Le mésothéliome pleural est un cancer de la plèvre, survenant généralement plusieurs décennies après une exposition aux fibres d’amiante. Il n’existe pas de traitement curatif connu pour cette tumeur. La chimiothérapie, la radiothérapie et plus récemment l’immunothérapie par voie systémique ont été utilisées avec succès pour traiter le mésothéliome pleural, avec des survies médianes de l’ordre de 12 à 18 mois.
Plus de la moitié des patients ne peuvent pas recevoir de traitement actif du fait d’un performance status trop faible ou de comorbidités importantes. Un quart des patients doit arrêter le traitement d’immunothérapie du fait d’effets secondaires majeurs, parfois mortels. Depuis près d’un siècle, la chirurgie d’exérèse a fait partie intégrante du traitement de cette tumeur, mais depuis une vingtaine d’année le rôle de la chirurgie est controversé.
L’étude randomisée de phase III nommée MARS2 a enrôlé 335 patients et a été publiée l’an dernier dans Lancet Respiratory Medicine. MARS2 a comparé la chimiothérapie seule a la chimiothérapie préopératoire (2 cycles) suivie de pleurectomie / décortication élargie et éventuellement 4 cycles de chimiothérapie adjuvante. Cette étude a fait grand bruit, car à nouveau, la chirurgie n’a non seulement pas augmenté la survie médiane (19,3 versus 24,8 mois), mais augmentait considérablement le risque de décès précoce et diminuait la qualité de vie.
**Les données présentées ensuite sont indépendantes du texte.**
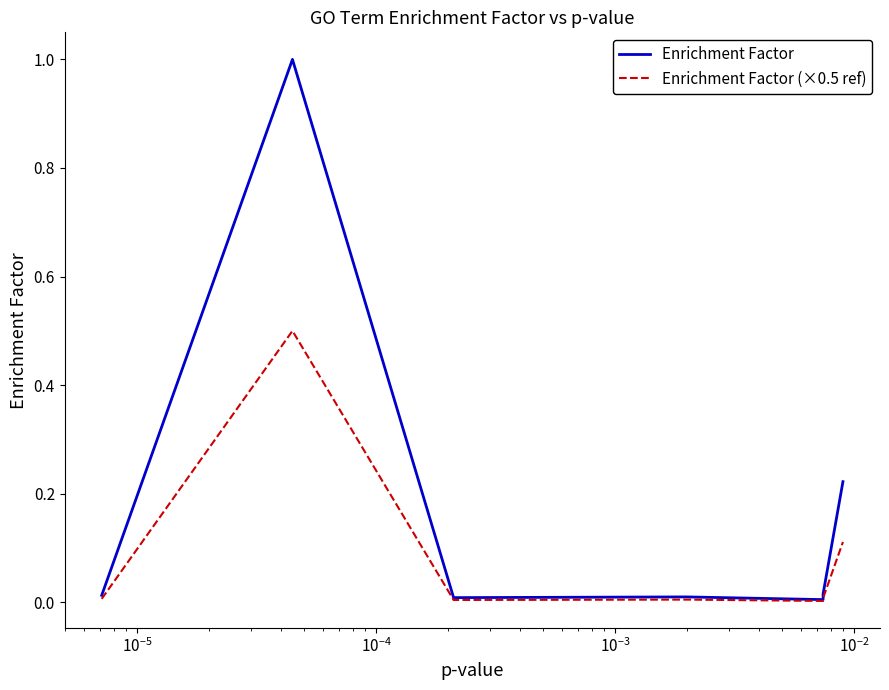

What are all the series names shown in the legend?

Enrichment Factor, Enrichment Factor (×0.5 ref)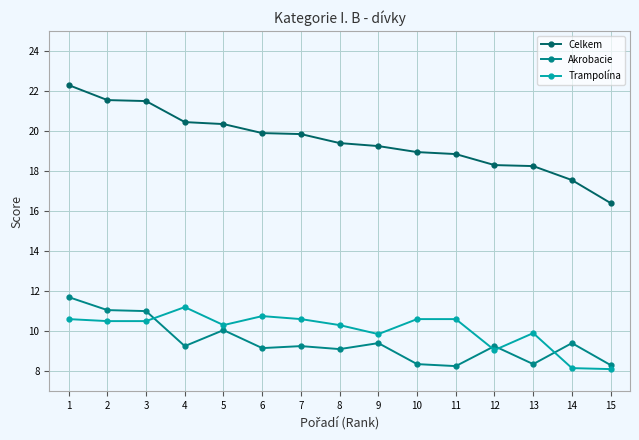

What is the sum of the Trampolína values at 8 and 15?

18.4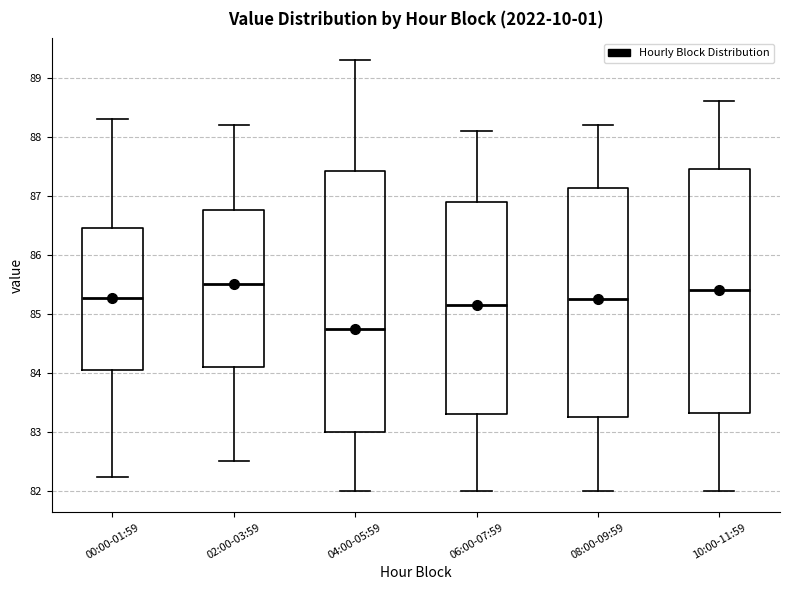

Reading left to right, transcribe this box plot: for each box, give where its median line is, the range the box spans, and where its two whiskers end, as read against the y-axis. The values are not printed on the chart, so give them approximately, as read against the axis.

00:00-01:59: median 85.3, box 84.0 to 86.5, whiskers 82.2 to 88.3
02:00-03:59: median 85.5, box 84.1 to 86.8, whiskers 82.5 to 88.2
04:00-05:59: median 84.8, box 83.0 to 87.4, whiskers 82.0 to 89.3
06:00-07:59: median 85.2, box 83.3 to 86.9, whiskers 82.0 to 88.1
08:00-09:59: median 85.3, box 83.3 to 87.1, whiskers 82.0 to 88.2
10:00-11:59: median 85.4, box 83.3 to 87.5, whiskers 82.0 to 88.6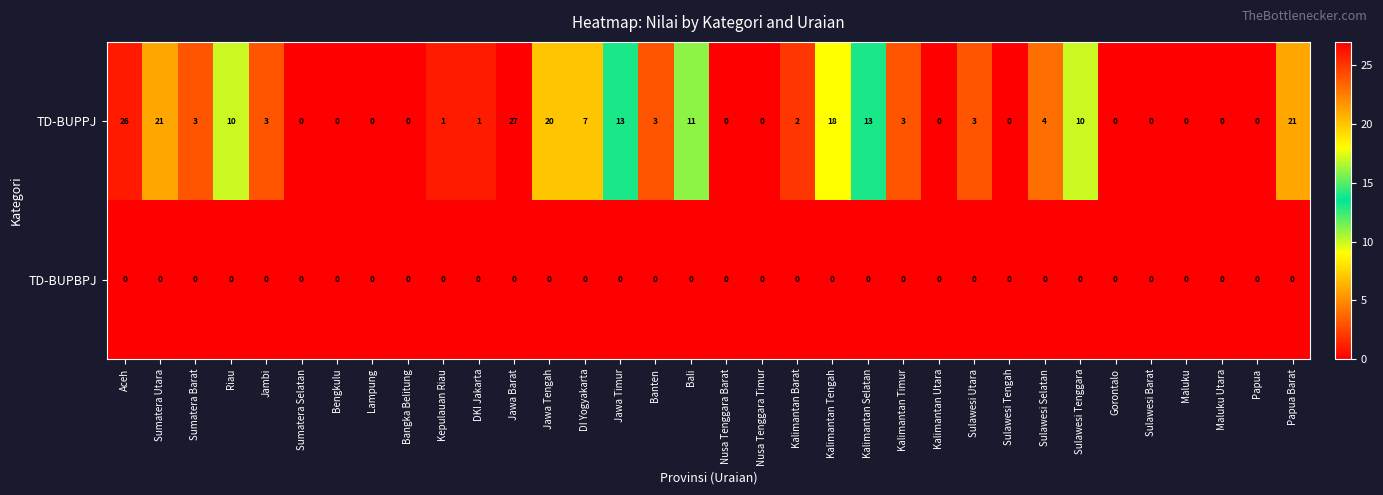

What is the sum of all TD-BUPPJ values?

220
Il faut dire que la mortalité chirurgicale a 90 jours était de 8,9%, un chiffre très élevé et jamais rapporté par les centres spécialisés pour cette intervention chirurgicale dans les vingt dernières années.
Les investigateurs ont indiqué avoir pêché par manque de sélection des patients, le staging tumoral étant incomplet chez de nombreux patients et l’opérabilité très discutable pour une intervention lourde. Seuls 39% des patients ont reçu la chimiothérapie adjuvante prévue après chirurgie. Près de 40% des patients traités par chimiothérapie seule ont reçu des traitements par immunothérapie ou chimiothérapie de seconde ligne ultérieurement pour contrôler leur cancer en progression, mais 20% seulement dans le groupe chirurgical. En outre, plusieurs autres problèmes de méthodologie statistique importants grevaient l’étude. Néanmoins, l’investigateur principal de l’étude, le Prof. Eric Lim, a déclaré que la chirurgie de cytoréduction n’apportait aucun bénéfice dans le traitement du mésothéliome pleural.
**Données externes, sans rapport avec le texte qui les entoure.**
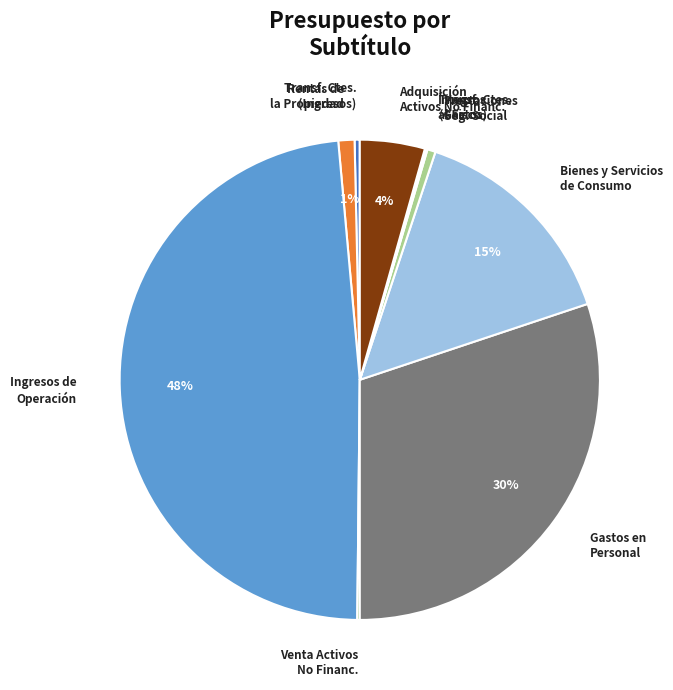

Does any single category account for the majority?

No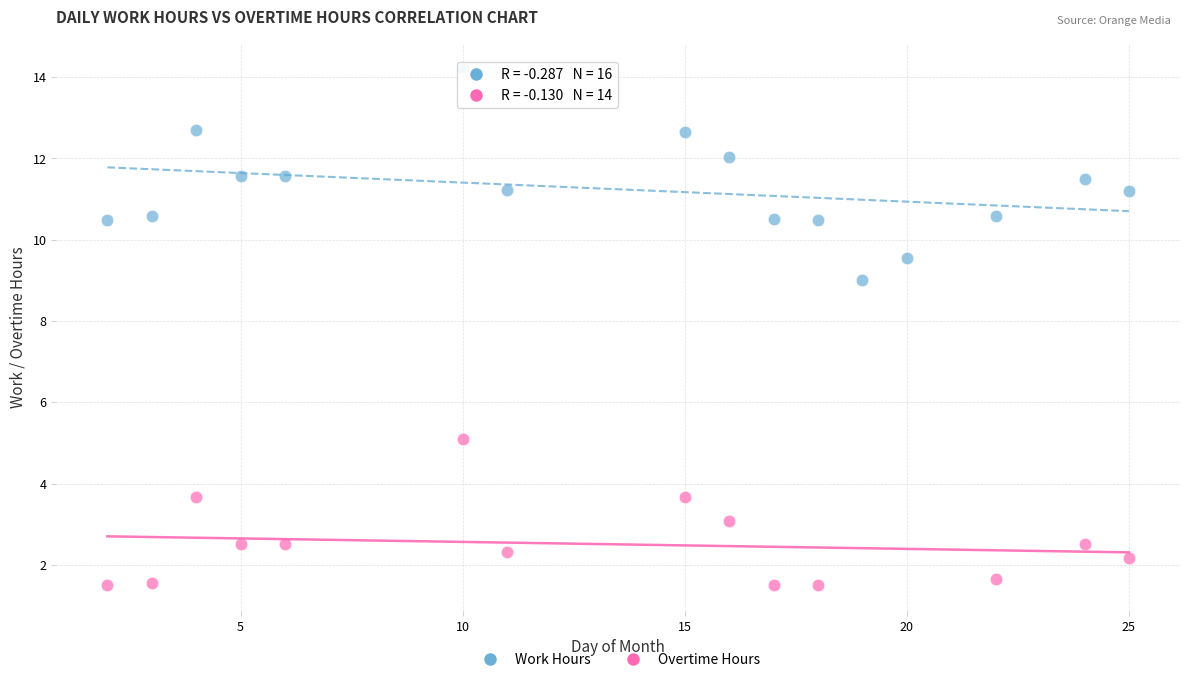

Which series has the widest spread of Y values?

Work Hours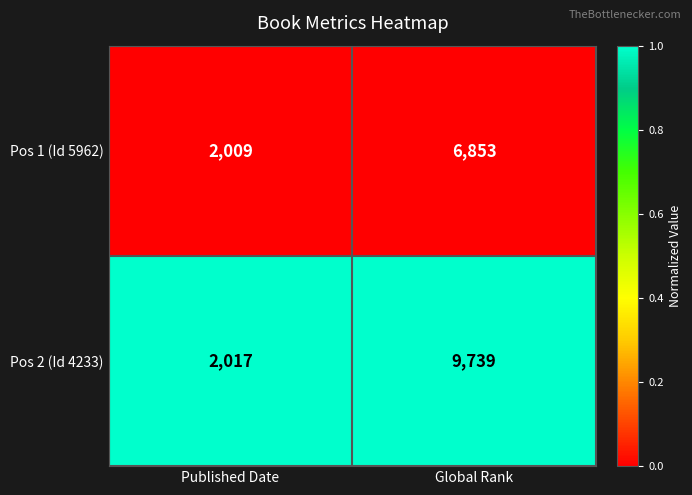

Rank the series at Published Date from lowest to highest value.

Pos 1 (Id 5962), Pos 2 (Id 4233)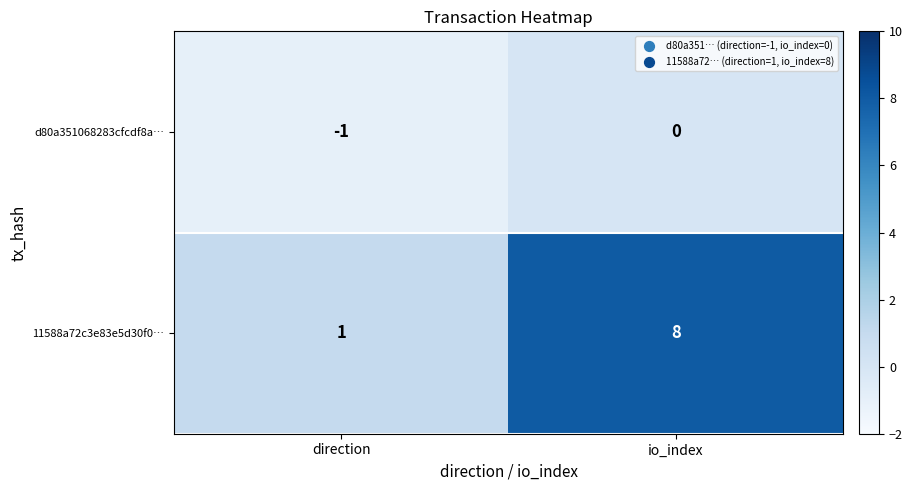

What is the spread (max minus min) of values at direction?

2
Quelques mois plus tard, le groupe thoracique de l’EORTC a publié dans l’European Respiratory Journal l’étude randomisée de phase II EORTC-L1205 ayant randomisé 69 patients pour pleurectomie / décortication avec chimiothérapie systémique préopératoire ou adjuvante (3 cycles). Les patients étaient la bien sélectionnés et a traitement et population égale, la mortalité chirurgicale était de 1,7% à 90 jours. La majorité des patients (81%) avaient reçu la chimiothérapie prévue en temps et en heure. La survie médiane était meilleure : 27 mois et 33,8 mois selon que la chirurgie était pratiquée avant ou près chimiothérapie. Dans les deux études, les taux de complications postopératoires était élevé et la durée médiane d’hospitalisation de 14 jours.
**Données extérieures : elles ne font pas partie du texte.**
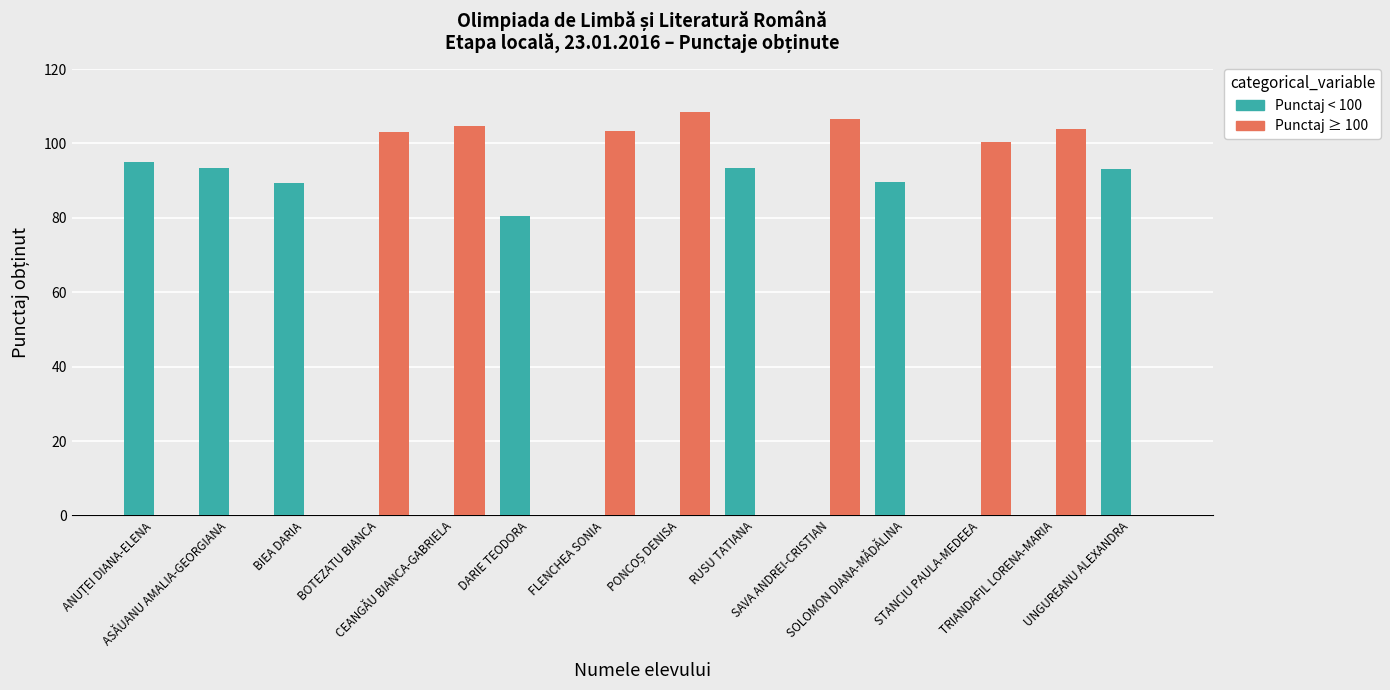

What is the maximum value shown in the chart?

108.5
Au vu de toutes ces études, nous pensons que la sélection des patients, en particulier en utilisant en routine des biomarqueurs moléculaires et génomiques, l’imagerie avancée par TEP et scanner ou IRM thoracique, est fondamentale pour éviter des chirurgies lourdes et futiles. Les interventions chirurgicales devraient être réalisées uniquement par des chirurgiens thoraciques expérimentés dans des centres experts ayant un volume significatif et disposant d’unités de soins intensifs performantes, car les complications chirurgicales sont fréquentes et parfois graves. Les traitements systémiques par immunothérapie permettent d’obtenir des survies équivalentes au traitement multimodal chez les patients porteurs de mésothéliomes non-épithéliaux, et il semble donc logique de ne pas recommander de chirurgie de cytoréduction chez ces patients. Les patients porteurs de mésothéliomes épithélioïdes dont la tumeur semble extirpable en totalité devraient être adressés à un centre expert pour discussion en tumor board et évaluation.
Il est probable qu’une étude MARS3 (sélectionnant uniquement les mésothéliomes épithélioides pour pleurectomie /décortication avec préservation du diaphragme) voie le jour dans les années à venir et qu’elle permettra de répondre une fois pour toute à la question du rôle de la chirurgie de cytoréduction dans le mésothéliome pleural.